_The problem_: Leave out the pictures, then return the records word for word.

_Records supplied_:
* * * * *
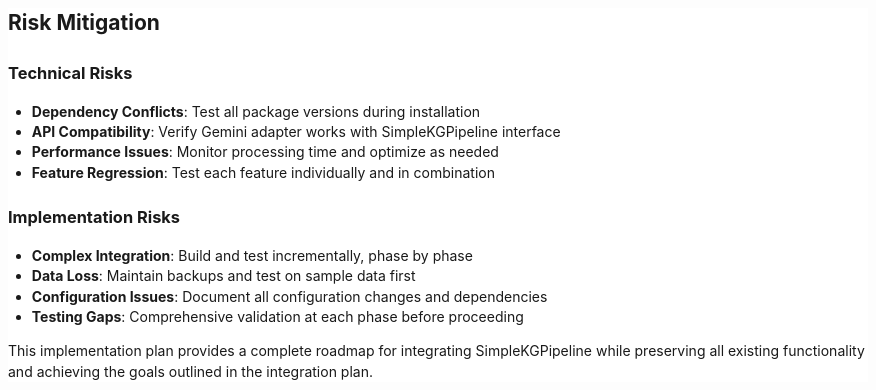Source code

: ## Risk Mitigation

### Technical Risks
- **Dependency Conflicts**: Test all package versions during installation
- **API Compatibility**: Verify Gemini adapter works with SimpleKGPipeline interface
- **Performance Issues**: Monitor processing time and optimize as needed
- **Feature Regression**: Test each feature individually and in combination

### Implementation Risks
- **Complex Integration**: Build and test incrementally, phase by phase
- **Data Loss**: Maintain backups and test on sample data first
- **Configuration Issues**: Document all configuration changes and dependencies
- **Testing Gaps**: Comprehensive validation at each phase before proceeding

This implementation plan provides a complete roadmap for integrating SimpleKGPipeline while preserving all existing functionality and achieving the goals outlined in the integration plan.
* * * * *
_Solved problem_:
Source code

: ## Risk Mitigation

### Technical Risks
- **Dependency Conflicts**: Test all package versions during installation
- **API Compatibility**: Verify Gemini adapter works with SimpleKGPipeline interface
- **Performance Issues**: Monitor processing time and optimize as needed
- **Feature Regression**: Test each feature individually and in combination

### Implementation Risks
- **Complex Integration**: Build and test incrementally, phase by phase
- **Data Loss**: Maintain backups and test on sample data first
- **Configuration Issues**: Document all configuration changes and dependencies
- **Testing Gaps**: Comprehensive validation at each phase before proceeding

This implementation plan provides a complete roadmap for integrating SimpleKGPipeline while preserving all existing functionality and achieving the goals outlined in the integration plan.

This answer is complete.